Sheikh Kamel: I disagree. In fact, it is the opposite. It is my belief that Islamic Financial Services Industry itself is an innovative initiative.  We are more creative than conventional banks. How many innovative products have conventional banks brought to the market in the past 30 years?  But Islamic banks are bringing entirely new Shari’a-compliant products into the market which the others now copying. We are the creative ones. But still there are gaps in our product menu. You can never stop putting forward new ideas. Mortgage loans, for example, is one growing area that Islamic banks have yet to fully explore. I am always supporting the view that the Islamic Finance Industry – despite contemporary challenges – is capable of developing initiatives required to adapt to any economic or legal changes.

BL: What other areas are under-developed in Islamic finance; Where would you like to see more innovation, sophistication and growth in Islamic financial products and transactions?
Sheikh Kamel: Like any other Banking Business, our Industry faces different challenges that need continuous care. At the top of these is the need to expand the current Islamic Financial basket of Products. There is a need for more Islamic Financial Institutions with investment banking focus to develop Islamic Capital markets and to actively participate in project finance type of activities. The industry needs to expand in Sukuk issuance and other related money market products. I have noticed that the Islamic Financial Institutions have already started addressing the liquidity management issue by introducing new products – they no longer depend on the International commodity Murabaha – which is proof that the sector is improving. Furthermore, patrons and practitioners of the Industry need to pay more attention to Shari’a compliance, and particularly, I want to emphasise on the importance of creating new products that meet the requirements of their customer segments at one level, as well as meet the three Shari’a requirements for structuring new products at another level. The three Shari’a requirements for structuring being, - the purpose, the mechanism and the end result that adds value to the wealth or income of the societies in which they are operating in.

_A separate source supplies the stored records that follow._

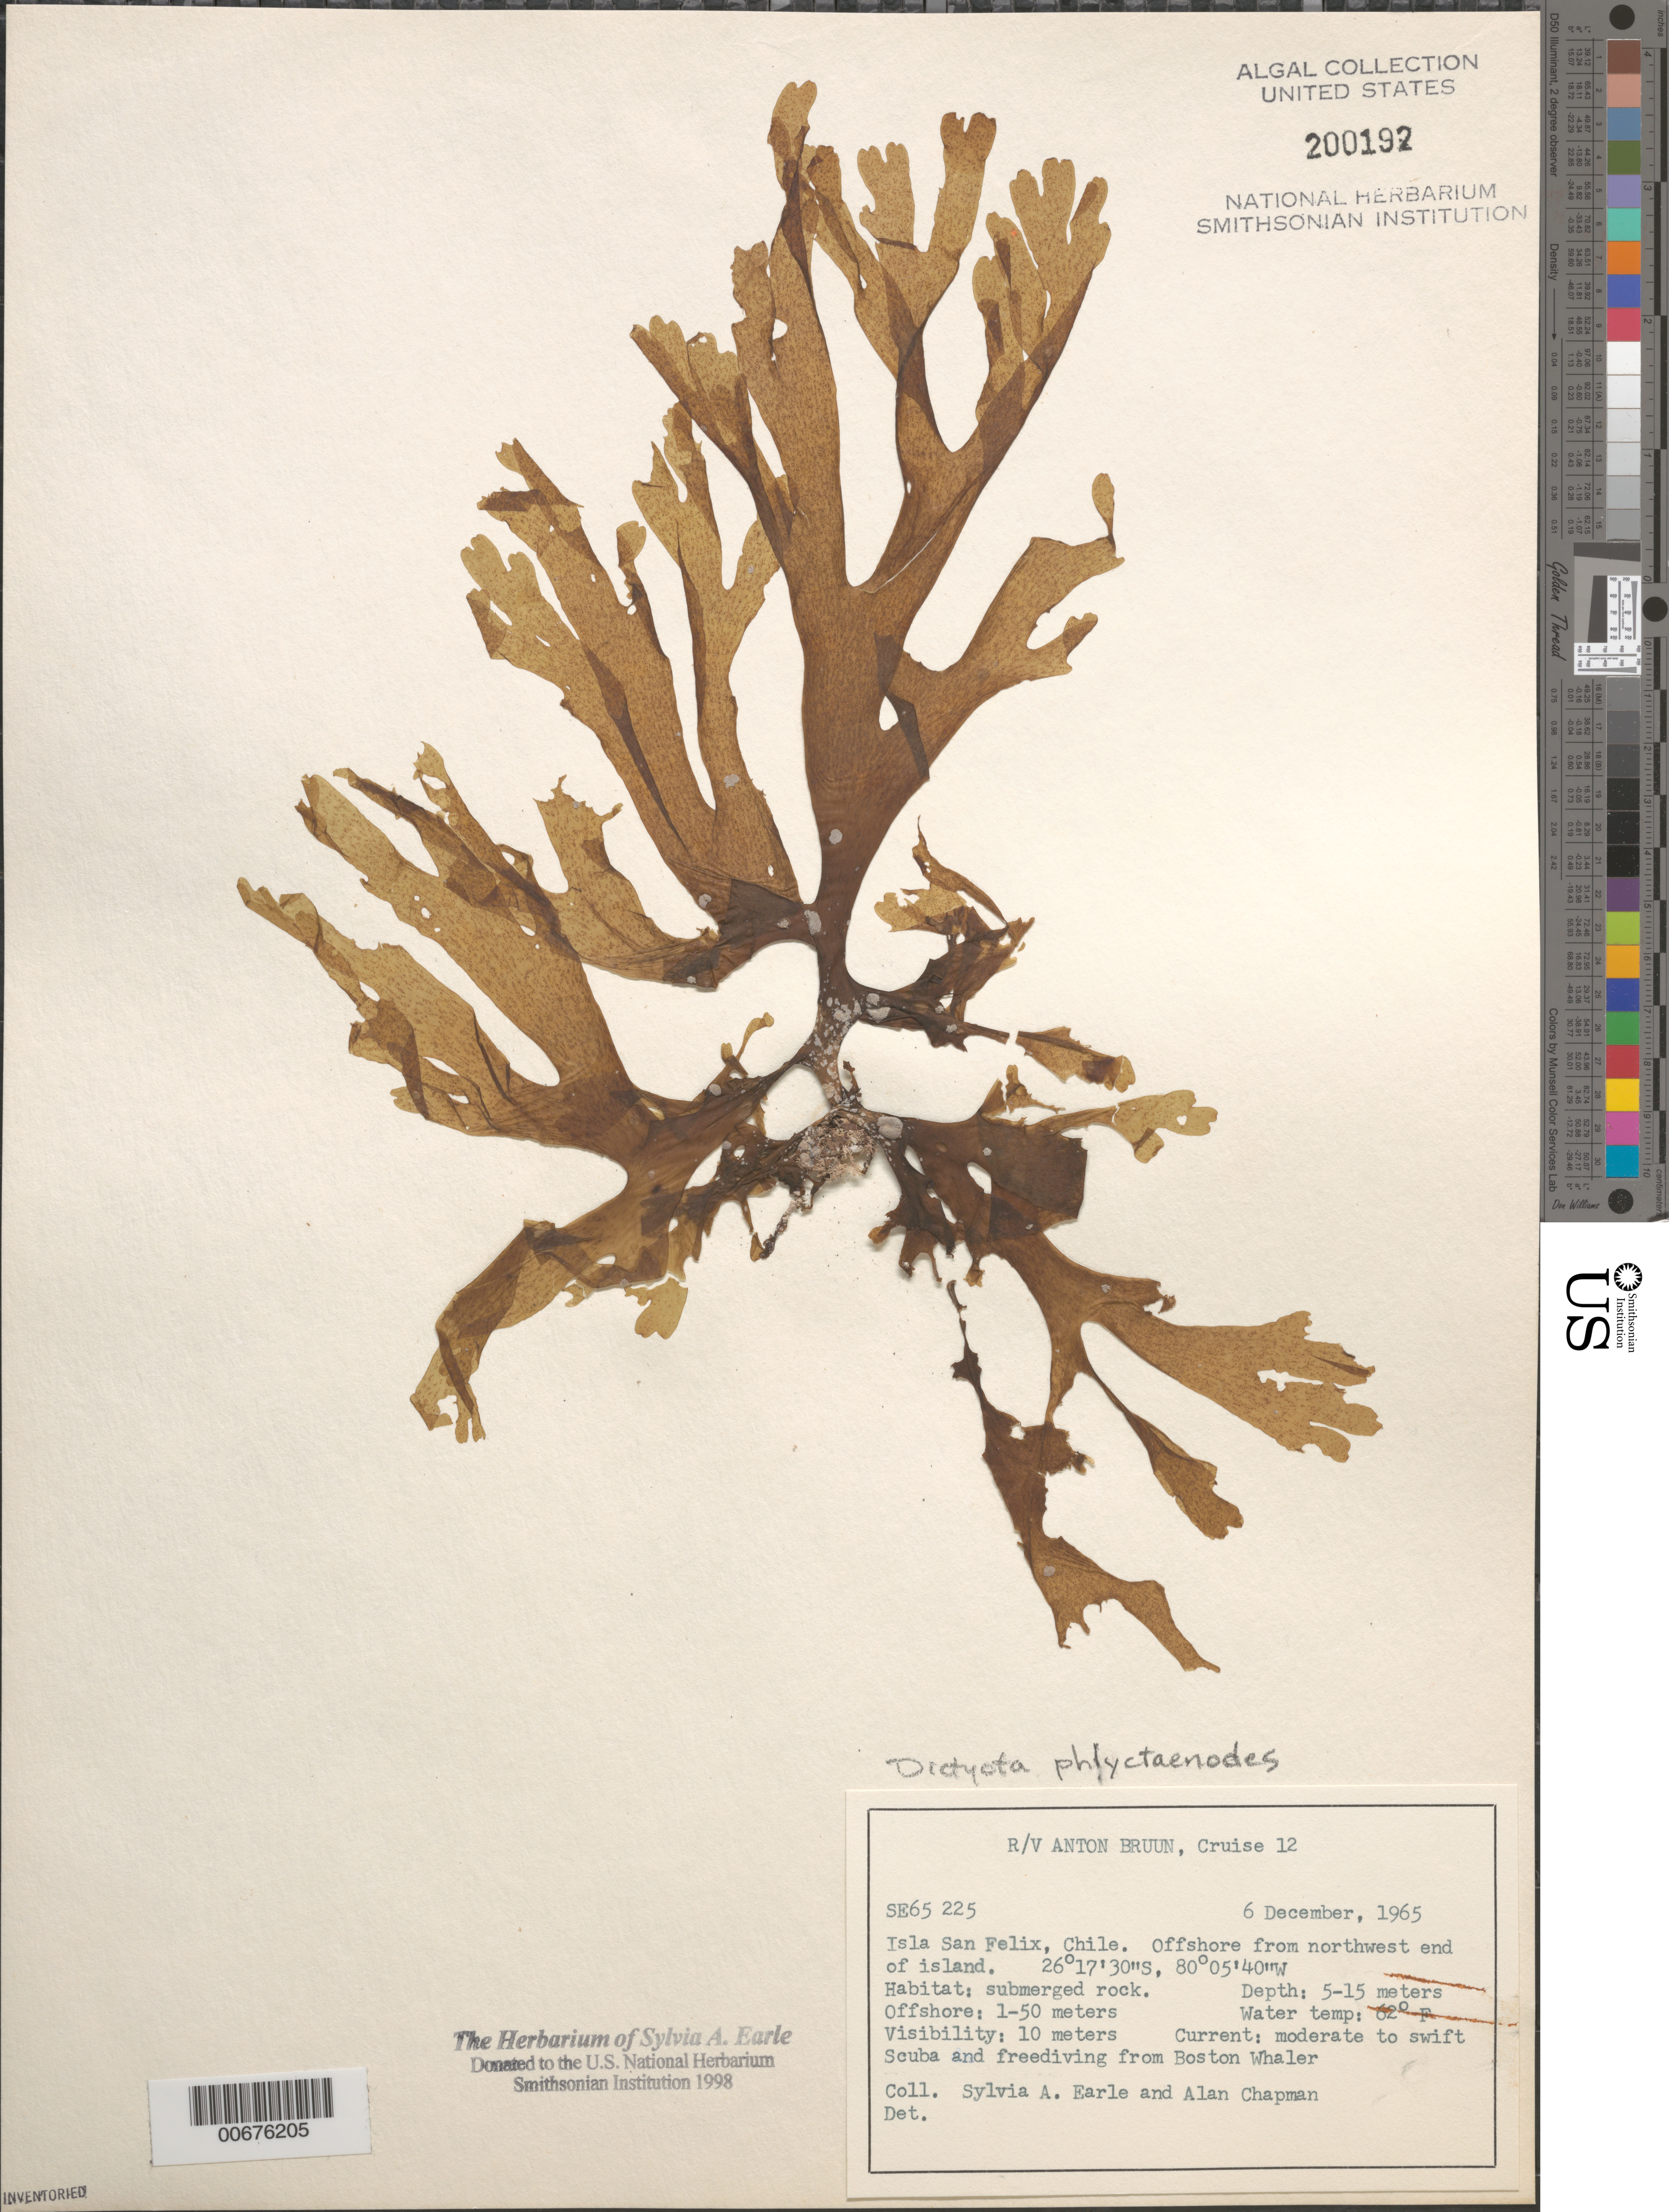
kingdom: Chromista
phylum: Ochrophyta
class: Phaeophyceae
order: Dictyotales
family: Dictyotaceae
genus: Dictyota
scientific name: Dictyota phlyctaenodes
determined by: Earle, S. A.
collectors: S. A. Earle & A. Chapman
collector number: SE 65225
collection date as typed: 06 Dec 1965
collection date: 1965-12-06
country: Chile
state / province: Atacama (III)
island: Isla San Felix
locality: Off northwest end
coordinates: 26 17' 30" S, 80 05' 40" W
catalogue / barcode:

BL: The fast growth of the Islamic finance sector has clearly thrown up some challenges, not least of which is in human resources, both as financiers and to sit on Sharia boards. What are your views on this?
Sheikh Kamel: As you said Islamic Banking has always been growing at a fast rate. But with such rapid growth, you need to build supporting institutions at the industry level. These are needed to address non-core challenges such as R&D and shortage of specialists in Islamic Banking.